Caught in the Cloud: Privacy, Encryption, and Government Back Doors in the Web 2.0 Era
66 Pages Posted: 18 Jun 2009 Last revised: 27 Oct 2012
Date Written: August 17, 2009
Over the last few years, consumers, corporations and governments have rushed to move their data to “the cloud,” adopting web-based applications and storage solutions provided by companies that include Amazon, Google, Microsoft and Yahoo.
Unfortunately the shift to cloud computing needlessly exposes users to privacy invasion and fraud by hackers. Cloud based services also leave end users vulnerable to significant invasions of privacy by the government, resulting in the evisceration of traditional Fourth Amendment protections of a person’s private files and documents. These very real risks associated with the cloud computing model are not communicated to consumers, who are thus unable to make an informed decision when evaluating cloud based services.
This paper will argue that the increased risk that users face from hackers is primarily a result of cost-motivated design decisions on the part of the cloud providers, who have repeatedly opted to forgo strong security solutions already used in other Internet based industries.

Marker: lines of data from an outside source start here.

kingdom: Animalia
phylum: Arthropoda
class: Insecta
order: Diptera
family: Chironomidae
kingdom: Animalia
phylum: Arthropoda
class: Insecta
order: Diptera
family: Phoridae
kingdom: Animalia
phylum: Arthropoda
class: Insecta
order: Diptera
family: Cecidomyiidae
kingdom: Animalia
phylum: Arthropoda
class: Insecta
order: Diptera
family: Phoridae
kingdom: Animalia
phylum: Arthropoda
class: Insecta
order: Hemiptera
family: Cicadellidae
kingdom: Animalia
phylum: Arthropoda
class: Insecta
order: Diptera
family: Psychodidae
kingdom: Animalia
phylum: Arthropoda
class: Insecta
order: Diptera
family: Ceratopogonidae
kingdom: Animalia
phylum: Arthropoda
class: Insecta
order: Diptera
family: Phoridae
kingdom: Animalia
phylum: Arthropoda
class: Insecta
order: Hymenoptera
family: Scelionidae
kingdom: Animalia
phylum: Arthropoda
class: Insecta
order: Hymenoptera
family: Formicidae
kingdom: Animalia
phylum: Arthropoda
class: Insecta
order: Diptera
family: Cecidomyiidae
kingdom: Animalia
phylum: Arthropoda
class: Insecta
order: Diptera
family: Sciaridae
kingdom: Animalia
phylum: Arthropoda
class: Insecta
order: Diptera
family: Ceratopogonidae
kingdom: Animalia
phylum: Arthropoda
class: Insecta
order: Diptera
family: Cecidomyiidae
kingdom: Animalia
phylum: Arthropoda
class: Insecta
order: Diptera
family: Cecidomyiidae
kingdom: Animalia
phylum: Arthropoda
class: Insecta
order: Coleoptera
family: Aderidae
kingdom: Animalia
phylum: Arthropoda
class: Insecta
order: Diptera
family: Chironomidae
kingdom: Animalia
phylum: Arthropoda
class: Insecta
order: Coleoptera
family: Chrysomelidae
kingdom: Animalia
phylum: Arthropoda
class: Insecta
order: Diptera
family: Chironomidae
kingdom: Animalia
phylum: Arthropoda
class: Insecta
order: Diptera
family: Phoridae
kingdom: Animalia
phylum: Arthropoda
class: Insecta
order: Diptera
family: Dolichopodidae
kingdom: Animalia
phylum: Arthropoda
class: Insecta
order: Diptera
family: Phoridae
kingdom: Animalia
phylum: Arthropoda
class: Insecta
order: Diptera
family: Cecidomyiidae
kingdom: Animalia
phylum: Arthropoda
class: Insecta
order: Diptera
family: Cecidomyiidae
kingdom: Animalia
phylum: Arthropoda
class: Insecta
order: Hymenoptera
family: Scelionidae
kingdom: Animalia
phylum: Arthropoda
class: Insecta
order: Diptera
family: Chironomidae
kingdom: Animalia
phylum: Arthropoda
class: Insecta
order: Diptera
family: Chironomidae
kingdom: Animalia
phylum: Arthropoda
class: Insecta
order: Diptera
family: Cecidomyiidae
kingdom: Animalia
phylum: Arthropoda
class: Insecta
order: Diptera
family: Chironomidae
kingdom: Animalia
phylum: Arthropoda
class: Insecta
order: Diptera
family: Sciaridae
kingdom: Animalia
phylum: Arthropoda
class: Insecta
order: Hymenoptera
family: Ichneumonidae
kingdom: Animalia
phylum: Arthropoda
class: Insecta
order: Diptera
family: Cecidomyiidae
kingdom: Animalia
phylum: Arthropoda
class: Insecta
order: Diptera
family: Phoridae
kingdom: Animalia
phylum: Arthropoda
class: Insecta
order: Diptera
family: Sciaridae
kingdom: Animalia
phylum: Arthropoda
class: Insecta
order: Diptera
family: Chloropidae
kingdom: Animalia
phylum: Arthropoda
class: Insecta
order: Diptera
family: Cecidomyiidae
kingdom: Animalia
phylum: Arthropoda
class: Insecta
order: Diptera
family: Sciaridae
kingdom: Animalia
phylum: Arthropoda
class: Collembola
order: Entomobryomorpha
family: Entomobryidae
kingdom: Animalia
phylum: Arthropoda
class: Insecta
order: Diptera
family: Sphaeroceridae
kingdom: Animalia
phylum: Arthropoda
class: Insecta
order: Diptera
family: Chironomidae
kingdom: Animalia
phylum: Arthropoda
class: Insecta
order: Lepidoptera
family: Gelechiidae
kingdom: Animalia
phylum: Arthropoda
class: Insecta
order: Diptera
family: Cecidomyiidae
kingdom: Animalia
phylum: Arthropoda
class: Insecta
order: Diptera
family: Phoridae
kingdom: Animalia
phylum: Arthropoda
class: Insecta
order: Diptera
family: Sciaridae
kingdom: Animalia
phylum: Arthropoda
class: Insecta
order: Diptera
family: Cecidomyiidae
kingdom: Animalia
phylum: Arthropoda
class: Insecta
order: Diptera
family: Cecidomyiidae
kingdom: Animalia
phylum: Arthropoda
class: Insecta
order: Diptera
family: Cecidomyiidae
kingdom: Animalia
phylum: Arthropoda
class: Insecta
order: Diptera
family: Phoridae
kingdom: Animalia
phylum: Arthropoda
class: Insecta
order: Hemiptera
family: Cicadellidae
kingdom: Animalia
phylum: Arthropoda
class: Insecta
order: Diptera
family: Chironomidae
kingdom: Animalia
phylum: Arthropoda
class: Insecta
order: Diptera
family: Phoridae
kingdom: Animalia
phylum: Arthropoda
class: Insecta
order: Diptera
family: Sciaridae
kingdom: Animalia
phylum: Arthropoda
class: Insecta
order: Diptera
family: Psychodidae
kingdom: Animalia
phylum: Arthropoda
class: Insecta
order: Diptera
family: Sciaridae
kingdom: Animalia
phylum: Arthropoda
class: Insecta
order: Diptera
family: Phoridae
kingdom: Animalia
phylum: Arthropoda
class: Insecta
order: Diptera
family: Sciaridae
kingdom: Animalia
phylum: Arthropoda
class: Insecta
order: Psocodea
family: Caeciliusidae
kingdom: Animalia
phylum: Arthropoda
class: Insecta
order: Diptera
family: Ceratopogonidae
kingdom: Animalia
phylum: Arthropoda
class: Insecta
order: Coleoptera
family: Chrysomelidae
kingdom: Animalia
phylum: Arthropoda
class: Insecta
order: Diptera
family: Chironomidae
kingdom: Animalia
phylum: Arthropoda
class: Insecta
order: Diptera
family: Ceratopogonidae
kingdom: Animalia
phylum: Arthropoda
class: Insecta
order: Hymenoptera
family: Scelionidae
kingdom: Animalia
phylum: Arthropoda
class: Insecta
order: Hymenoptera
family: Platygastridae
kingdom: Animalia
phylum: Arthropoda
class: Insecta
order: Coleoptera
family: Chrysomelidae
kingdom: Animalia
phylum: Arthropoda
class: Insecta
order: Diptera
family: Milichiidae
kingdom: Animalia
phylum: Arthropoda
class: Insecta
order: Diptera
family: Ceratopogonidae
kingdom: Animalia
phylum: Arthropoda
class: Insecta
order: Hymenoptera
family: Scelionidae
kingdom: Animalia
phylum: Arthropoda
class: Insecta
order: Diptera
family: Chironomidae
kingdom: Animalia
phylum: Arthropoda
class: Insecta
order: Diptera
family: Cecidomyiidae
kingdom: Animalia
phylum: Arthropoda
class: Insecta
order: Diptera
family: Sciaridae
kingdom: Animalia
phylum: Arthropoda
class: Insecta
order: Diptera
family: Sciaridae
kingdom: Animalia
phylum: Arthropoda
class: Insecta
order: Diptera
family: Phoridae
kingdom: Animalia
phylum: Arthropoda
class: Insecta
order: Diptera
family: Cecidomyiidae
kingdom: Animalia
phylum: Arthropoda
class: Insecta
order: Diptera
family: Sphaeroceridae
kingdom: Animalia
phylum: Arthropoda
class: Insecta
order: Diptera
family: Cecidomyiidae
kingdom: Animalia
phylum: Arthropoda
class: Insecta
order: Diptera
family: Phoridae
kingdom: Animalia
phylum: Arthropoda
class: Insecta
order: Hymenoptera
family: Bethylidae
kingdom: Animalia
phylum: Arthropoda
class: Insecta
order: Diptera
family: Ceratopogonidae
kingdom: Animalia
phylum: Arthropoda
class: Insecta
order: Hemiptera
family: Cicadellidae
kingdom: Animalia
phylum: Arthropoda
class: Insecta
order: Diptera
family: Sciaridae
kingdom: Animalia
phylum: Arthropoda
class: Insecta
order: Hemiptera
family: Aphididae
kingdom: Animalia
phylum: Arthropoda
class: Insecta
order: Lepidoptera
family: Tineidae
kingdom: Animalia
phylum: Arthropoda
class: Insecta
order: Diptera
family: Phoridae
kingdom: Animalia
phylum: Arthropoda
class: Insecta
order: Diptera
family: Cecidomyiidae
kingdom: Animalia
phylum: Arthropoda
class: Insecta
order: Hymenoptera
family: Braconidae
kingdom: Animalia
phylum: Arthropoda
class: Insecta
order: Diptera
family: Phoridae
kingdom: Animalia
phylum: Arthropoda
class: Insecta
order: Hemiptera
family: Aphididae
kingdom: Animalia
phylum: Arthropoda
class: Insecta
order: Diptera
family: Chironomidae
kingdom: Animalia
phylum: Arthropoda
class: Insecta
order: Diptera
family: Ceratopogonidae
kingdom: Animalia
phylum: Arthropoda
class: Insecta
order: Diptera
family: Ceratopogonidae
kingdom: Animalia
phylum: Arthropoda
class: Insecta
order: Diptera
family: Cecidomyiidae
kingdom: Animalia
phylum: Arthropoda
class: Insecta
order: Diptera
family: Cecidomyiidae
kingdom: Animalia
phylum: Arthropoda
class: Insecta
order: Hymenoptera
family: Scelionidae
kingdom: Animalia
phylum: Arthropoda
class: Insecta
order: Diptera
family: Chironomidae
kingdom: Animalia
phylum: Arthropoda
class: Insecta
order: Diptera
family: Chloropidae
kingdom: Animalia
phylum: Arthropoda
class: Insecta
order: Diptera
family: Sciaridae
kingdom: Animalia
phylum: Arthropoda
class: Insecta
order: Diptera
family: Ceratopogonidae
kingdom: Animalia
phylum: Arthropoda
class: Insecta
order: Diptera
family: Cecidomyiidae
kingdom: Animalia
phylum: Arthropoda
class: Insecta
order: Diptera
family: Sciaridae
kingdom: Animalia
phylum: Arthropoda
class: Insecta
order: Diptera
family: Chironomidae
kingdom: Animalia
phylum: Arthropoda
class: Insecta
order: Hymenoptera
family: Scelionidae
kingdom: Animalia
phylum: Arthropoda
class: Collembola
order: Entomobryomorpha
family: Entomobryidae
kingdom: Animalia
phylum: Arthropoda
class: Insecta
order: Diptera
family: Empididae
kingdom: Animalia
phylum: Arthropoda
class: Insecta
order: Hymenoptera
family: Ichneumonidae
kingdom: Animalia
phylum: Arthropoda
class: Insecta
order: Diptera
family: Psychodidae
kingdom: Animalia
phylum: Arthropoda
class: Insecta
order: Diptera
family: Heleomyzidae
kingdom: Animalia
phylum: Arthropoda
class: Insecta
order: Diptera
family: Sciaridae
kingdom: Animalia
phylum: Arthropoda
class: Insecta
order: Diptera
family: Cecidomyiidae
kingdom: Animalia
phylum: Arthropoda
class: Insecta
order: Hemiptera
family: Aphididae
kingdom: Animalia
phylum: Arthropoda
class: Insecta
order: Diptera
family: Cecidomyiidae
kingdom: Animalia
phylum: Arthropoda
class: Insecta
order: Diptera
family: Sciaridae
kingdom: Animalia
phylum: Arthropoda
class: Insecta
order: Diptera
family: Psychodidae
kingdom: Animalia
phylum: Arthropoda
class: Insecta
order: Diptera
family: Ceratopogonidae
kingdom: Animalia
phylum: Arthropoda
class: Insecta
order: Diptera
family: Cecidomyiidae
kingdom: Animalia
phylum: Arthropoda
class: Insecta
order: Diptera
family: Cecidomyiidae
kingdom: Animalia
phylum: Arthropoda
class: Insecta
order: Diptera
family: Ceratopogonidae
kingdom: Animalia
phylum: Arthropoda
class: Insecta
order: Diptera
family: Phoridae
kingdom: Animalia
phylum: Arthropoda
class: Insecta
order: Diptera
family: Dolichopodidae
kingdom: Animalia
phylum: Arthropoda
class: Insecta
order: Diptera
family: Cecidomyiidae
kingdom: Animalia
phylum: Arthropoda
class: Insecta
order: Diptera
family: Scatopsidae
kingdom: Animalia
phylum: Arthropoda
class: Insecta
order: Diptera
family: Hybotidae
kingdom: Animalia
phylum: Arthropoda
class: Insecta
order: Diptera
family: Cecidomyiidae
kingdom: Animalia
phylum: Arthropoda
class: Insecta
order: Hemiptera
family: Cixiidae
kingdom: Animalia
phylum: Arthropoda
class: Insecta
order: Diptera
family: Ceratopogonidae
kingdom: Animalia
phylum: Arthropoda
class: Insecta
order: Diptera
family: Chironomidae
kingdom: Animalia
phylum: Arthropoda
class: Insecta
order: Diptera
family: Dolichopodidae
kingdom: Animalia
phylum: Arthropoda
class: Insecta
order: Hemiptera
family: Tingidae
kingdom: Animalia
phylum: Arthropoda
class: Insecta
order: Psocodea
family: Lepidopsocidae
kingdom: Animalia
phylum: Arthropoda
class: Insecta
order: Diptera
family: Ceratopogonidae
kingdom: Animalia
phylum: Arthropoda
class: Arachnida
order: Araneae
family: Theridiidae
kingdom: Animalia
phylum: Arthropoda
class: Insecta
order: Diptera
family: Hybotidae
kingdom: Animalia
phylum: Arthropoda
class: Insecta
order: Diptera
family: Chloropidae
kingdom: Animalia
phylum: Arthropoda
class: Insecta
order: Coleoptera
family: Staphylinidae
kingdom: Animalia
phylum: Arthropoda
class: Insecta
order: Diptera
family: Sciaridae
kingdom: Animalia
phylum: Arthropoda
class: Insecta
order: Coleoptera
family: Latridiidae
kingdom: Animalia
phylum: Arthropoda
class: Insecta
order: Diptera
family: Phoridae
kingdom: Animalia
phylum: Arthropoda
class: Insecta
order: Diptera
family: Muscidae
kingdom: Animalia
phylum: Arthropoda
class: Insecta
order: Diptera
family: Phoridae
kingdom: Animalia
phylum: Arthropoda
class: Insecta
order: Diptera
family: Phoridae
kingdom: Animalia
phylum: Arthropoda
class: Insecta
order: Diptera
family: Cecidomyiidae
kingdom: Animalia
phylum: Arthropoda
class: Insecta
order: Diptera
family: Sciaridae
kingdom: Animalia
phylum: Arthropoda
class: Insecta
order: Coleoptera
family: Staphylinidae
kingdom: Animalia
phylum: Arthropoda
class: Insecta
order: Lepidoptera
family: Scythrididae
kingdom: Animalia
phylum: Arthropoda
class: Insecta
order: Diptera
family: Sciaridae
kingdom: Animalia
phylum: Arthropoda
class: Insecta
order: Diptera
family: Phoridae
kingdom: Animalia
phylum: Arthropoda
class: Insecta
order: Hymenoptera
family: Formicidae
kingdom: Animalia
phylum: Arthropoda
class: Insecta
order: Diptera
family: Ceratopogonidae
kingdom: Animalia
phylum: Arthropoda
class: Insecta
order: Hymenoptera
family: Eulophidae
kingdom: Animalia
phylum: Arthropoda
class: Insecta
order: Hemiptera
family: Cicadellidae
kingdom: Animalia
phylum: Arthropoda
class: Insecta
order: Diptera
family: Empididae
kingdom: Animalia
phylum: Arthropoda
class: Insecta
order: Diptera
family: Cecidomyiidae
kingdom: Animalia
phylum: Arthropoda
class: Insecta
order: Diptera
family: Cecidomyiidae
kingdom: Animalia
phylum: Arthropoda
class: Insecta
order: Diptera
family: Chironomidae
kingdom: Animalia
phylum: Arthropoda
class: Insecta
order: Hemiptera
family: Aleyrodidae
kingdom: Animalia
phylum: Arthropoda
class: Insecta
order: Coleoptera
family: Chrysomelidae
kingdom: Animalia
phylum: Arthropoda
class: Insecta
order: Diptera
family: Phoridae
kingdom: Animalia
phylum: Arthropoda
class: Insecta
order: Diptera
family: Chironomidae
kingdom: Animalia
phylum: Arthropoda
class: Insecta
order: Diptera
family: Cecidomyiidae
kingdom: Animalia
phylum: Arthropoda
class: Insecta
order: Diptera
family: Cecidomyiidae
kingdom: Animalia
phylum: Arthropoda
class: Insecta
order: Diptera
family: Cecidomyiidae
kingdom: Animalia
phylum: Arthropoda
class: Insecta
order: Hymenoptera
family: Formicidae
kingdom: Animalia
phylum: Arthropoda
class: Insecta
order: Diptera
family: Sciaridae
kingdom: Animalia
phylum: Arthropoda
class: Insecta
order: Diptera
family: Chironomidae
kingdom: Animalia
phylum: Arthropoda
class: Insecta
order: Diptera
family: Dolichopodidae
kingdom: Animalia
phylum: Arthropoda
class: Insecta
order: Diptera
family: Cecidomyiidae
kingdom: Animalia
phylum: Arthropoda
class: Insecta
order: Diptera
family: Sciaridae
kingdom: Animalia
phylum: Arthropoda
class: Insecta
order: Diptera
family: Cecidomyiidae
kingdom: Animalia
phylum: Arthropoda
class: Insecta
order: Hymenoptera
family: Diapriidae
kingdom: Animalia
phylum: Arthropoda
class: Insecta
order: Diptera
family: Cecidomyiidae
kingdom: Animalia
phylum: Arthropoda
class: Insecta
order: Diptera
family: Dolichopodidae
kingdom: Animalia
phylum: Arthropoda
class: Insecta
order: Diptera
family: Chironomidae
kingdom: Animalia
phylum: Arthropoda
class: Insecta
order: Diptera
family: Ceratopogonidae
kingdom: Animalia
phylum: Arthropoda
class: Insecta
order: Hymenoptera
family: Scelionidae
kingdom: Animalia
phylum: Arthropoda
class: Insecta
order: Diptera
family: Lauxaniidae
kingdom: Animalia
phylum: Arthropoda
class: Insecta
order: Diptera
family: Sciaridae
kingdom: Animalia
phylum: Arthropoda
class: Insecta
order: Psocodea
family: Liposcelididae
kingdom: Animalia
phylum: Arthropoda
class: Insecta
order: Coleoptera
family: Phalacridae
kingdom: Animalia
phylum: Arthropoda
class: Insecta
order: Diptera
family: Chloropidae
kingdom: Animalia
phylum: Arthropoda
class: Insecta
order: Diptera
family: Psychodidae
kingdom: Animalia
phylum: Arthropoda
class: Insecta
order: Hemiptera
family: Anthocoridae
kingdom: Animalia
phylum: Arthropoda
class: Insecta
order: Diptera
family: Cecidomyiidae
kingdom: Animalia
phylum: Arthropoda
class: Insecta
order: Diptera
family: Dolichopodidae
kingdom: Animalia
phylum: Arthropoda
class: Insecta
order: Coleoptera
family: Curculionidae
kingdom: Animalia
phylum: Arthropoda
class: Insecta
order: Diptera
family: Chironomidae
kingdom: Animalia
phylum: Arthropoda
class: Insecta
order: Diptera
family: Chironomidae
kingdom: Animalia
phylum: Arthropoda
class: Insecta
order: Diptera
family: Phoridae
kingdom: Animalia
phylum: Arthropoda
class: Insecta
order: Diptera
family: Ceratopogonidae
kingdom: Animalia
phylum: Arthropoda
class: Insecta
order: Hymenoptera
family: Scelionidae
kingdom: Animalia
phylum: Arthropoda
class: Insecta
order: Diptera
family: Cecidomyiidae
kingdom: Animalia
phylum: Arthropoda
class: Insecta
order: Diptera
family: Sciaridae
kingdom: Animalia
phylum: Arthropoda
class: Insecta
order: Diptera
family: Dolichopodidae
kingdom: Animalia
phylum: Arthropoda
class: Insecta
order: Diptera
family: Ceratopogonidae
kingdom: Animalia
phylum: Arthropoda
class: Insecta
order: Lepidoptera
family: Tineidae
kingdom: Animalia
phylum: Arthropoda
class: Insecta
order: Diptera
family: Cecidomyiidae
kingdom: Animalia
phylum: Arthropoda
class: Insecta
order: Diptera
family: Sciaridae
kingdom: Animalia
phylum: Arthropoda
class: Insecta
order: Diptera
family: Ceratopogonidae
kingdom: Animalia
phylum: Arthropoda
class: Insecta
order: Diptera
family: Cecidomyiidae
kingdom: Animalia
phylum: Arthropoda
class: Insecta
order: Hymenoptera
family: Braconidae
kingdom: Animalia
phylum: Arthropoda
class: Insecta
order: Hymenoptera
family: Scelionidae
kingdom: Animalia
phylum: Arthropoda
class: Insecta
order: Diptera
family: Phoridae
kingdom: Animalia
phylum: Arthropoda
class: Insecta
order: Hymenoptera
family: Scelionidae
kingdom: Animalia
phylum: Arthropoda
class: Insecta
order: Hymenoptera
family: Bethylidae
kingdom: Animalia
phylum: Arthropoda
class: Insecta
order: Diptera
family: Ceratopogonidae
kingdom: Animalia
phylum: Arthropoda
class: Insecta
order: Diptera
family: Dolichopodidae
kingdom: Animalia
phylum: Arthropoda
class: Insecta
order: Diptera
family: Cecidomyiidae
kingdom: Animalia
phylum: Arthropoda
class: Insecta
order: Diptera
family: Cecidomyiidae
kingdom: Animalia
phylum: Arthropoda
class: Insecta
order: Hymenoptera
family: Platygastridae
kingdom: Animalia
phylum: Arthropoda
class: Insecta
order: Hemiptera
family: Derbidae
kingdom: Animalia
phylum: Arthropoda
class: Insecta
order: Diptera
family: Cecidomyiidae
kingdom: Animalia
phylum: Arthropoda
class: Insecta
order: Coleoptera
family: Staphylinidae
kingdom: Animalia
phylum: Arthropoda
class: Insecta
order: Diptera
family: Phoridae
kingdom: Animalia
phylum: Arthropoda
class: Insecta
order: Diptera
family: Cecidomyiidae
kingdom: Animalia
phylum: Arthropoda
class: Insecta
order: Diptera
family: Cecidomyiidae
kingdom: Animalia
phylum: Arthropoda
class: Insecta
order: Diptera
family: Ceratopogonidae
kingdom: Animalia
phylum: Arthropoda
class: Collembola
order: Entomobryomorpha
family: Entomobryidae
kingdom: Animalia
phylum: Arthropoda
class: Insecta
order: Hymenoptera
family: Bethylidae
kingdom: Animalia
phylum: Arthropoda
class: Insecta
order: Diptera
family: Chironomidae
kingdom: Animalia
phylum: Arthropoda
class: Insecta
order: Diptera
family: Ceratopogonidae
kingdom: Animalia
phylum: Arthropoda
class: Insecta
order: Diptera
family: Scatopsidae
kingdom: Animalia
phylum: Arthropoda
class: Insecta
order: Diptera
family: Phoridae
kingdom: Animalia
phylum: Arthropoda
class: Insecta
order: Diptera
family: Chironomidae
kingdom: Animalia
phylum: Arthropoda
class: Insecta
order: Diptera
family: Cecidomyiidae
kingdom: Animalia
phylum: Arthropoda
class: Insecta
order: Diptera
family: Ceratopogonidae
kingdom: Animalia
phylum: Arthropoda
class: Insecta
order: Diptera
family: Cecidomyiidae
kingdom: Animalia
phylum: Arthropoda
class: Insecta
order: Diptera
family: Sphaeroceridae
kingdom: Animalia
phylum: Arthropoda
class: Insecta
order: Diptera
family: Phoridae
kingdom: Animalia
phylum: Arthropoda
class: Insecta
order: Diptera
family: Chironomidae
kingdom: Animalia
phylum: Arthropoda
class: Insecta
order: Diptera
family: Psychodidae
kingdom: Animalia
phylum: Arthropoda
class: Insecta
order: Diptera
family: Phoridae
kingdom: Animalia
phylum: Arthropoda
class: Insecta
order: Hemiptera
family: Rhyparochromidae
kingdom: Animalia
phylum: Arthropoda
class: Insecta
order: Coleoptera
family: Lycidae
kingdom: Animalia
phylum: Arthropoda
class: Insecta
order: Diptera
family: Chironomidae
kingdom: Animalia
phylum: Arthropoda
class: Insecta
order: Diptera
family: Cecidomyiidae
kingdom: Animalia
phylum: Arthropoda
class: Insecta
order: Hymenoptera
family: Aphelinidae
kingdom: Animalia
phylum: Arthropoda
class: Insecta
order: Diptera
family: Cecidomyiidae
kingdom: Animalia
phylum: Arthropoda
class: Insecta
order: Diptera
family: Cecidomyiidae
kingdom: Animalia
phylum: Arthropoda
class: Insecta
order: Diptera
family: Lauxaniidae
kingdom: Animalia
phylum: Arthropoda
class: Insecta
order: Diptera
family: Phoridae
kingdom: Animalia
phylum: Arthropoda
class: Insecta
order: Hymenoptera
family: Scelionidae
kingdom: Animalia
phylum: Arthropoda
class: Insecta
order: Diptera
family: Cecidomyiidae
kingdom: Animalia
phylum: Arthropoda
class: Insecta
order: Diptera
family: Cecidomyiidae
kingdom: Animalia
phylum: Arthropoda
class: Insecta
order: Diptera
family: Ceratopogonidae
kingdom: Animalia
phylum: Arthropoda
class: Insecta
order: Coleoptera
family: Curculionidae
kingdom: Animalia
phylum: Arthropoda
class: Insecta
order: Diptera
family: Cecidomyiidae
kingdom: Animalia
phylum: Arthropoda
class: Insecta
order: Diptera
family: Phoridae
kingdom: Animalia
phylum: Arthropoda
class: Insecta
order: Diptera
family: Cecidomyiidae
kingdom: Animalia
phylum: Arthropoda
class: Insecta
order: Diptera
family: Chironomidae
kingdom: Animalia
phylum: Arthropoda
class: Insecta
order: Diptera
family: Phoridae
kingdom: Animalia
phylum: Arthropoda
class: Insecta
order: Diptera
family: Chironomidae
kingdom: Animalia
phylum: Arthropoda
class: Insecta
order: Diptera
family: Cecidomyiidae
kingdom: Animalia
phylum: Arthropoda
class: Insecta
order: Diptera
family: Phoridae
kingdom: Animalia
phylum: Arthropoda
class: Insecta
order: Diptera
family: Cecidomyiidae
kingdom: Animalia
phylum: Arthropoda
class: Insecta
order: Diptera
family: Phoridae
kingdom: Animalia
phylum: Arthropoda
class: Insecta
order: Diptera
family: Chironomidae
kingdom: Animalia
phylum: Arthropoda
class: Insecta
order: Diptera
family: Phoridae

With regard to the intrusion upon user privacy performed by government agencies, fault for this privacy harm does not lie with the service providers; but the inherently coercive powers the government can flex at will. The third party doctrine, which permits government agents to obtain users’ private files from service providers with a mere subpoena, is frequently criticized by privacy scholars. However, this paper will argue that this doctrine becomes moot once encryption is in use and companies no longer have access to their customers’ private data. The real threat to privacy lies with the fact that corporations can and have repeatedly been forced to modify their own products in ways that harm end user privacy, such as by circumventing encryption.